Het alsnog ophalen van deze sleutel heeft vervolgens ongeveer 20 minuten geduurd, waarna de wielklem iets voor 00.30 uur door de desbetreffende medewerker werd verwijderd.
2.3. In de bestreden uitspraak biedt de gemeente haar excuses aan voor het feit dat de medewerker aanvankelijk niet de juiste sleutel bij zich had.
In geschil is of de wielklem is verwijderd zo spoedig mogelijk na betaling van de naheffingsaanslag en van de kosten van het aanbrengen en verwijderen van de wielklem. Indien deze vraag ontkennend wordt beantwoord is in geschil of dit meebrengt dat de grondslag aan het in rekening brengen van kosten ter zake van het verwijderen van de wielklem komt te ontvallen.
4. Standpunten van partijen en behandeling ter zitting
Voor de standpunten van partijen wordt verwezen naar hetgeen dienaangaande in de gedingstukken is vermeld.
Ter zitting van 30 juni 1995 heeft belanghebbende verklaard er geen bezwaar tegen te hebben dat de gemeente alsnog in de gelegenheid wordt gesteld schriftelijk te reageren.
Ter zitting van 10 mei 1996 hebben partijen nog het volgende aan hun standpunten toegevoegd:
belanghebbende:
In deze procedure is uitsluitend in geschil de vraag of de wielklem zo spoedig mogelijk na het betalen is verwijderd.
Verder heb ik niets toe te voegen aan hetgeen reeds in de stukken is vermeld.
de gemeente:
De ontklemmers hebben verschillende sleutels. Zij moeten deze sleutels overdragen aan de ontklemmers die de dienst van hen overnemen. In de onderhavige zaak is daarbij een fout gemaakt, maar dit is een incidentele fout.
Het zo spoedig mogelijk verwijderen, zoals dat in de wet is bepaald, is een open eis; alleen de uitersten zijn voorspelbaar. In de regel is de wachttijd tussen de één en drie kwartier na betaling.
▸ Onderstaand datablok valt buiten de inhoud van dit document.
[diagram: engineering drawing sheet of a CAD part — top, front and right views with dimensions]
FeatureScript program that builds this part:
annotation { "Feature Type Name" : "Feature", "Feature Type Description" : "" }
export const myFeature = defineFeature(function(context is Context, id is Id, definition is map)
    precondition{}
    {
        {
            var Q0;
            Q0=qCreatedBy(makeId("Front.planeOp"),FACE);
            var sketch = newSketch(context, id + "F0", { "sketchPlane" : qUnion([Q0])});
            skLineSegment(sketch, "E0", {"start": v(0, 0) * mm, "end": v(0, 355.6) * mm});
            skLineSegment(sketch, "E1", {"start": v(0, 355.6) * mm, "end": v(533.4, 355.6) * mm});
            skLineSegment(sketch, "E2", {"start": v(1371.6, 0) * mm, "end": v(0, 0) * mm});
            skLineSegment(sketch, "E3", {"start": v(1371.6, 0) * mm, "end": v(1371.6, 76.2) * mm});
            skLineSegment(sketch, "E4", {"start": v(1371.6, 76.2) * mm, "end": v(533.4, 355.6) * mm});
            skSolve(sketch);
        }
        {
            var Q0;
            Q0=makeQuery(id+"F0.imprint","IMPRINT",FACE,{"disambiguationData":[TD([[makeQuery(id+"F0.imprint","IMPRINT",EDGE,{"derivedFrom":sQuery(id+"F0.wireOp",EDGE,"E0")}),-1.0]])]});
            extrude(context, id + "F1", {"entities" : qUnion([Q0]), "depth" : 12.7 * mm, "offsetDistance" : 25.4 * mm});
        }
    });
Het is ons beleid om bij een wachttijd van anderhalf uur of langer een cadeaubon te verstrekken.
5. Beoordeling van het geschil
5.1. Belanghebbende stelt dat de gemeente ten onrechte kosten wegens het aanbrengen en verwijderen van een wielklem in rekening heeft gebracht, omdat door een verzuim van een medewerker van de dienst Parkeerbeheer later ontklemd werd dan mogelijk was.
5.2. Artikel 235, vierde lid, van de Gemeentewet bepaalt dat de wielklem niet wordt verwijderd dan nadat de naheffingsaanslag alsmede de kosten van het aanbrengen en van het verwijderen van de wielklem zijn voldaan en dat na deze voldoening de verwijdering van de wielklem zo spoedig mogelijk plaatsvindt. Dienaangaande valt in de geschiedenis van de totstandkoming van de inhoudelijk gelijke bepaling van artikel 283b, vierde lid, van de gemeentewet (oud), het volgende te lezen: "In het vierde lid komt het gebruik van de wielklem tot zekerheid van de betaling van de naheffingsaanslag tot uitdrukking. Krachtens dit lid wordt de wielklem eerst verwijderd nadat de betaling van de belasting en van de kosten heeft plaatsgevonden. Worden deze voldaan, bijvoorbeeld bij een daartoe ingericht betaalkantoor, dan is de gemeente gehouden zo spoedig mogelijk de beschikking over het voertuig terug te geven. Wij gaan er vanuit dat de gemeenten hun organisatie zodanig zullen inrichten, dat verwijdering van de wielklem binnen een redelijke termijn mogelijk is." (Tweede nota van wijziging, stuk nr. 13 op wetsontwerp 19405 van de Wet van 21 juni 1990, Stb. 426).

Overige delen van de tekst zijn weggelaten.